━━━ DATA SHOWN ━━━

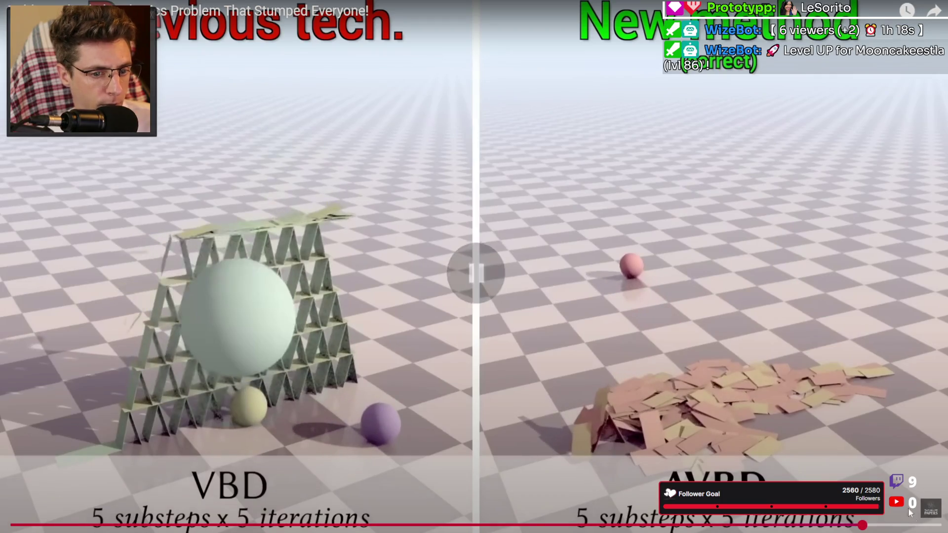
{"action": "key", "text": "Escape"}
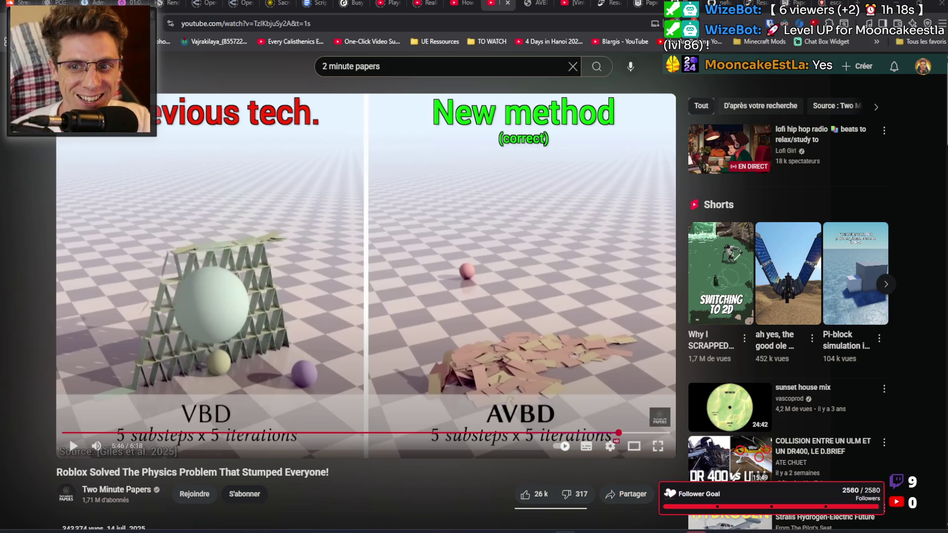
Step: Pass through the '2d' Project Settings back to the UI-Craft-Main widget Designer
{"action": "key", "text": "alt+Tab"}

━━━

● EXERCISE DETAILS: Exact retyping is needed for the line with "Step: Pass through" and for each line after it through the end of the listing above; no other lines belong.

● RESULT OF THIS TASK:
Step: Pass through the '2d' Project Settings back to the UI-Craft-Main widget Designer
{"action": "key", "text": "alt+Tab"}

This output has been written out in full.